# Hello, Welcome!

This Notebook uses Machine Learning / PyTorch for recognizing handwritten numbers, but can easily be modfied for other class recognition purposes. You may use this as a kickstarter or skeleton for your own purposes, or steal this entirely. Just call me out when you do so please.  

This notebook is based on the Pytorch tutorial by Patrick Loeber:  
https://www.youtube.com/watch?v=c36lUUr864M

I'm using the Dataset from this link:  
https://www.kaggle.com/datasets/jcprogjava/handwritten-digits-dataset-not-in-mnist

### Known Issues:
- Output flickers for Visual Studio. However, this seems to be an issue with VS and might be impossible to fix from my side.

### If you are using Windows:  
Copy/Paste the line below into the Windows cmd console if tensorboard won't start or is giving you a hard time in general.
Kills the tensorboard process, which can be really tough and persists to run even after restart of your machine.
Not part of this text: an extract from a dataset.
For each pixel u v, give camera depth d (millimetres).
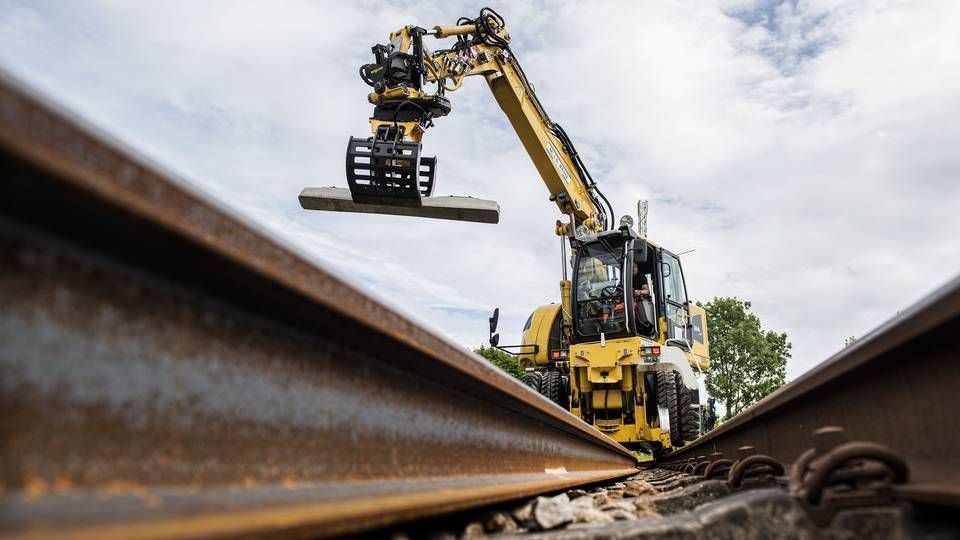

    del /q %TMP%\.tensorboard-info\*

Also, Microsoft Defender is slowing down Dataloading significantly.

### If you are using Tensorboard:  
Tensorboard creates new folders in your working directory. Make sure you have writing permissions or turn tensorboard off by setting

    tb_analytics = False. 

Don't forget to delete everything in the folder once you're done here!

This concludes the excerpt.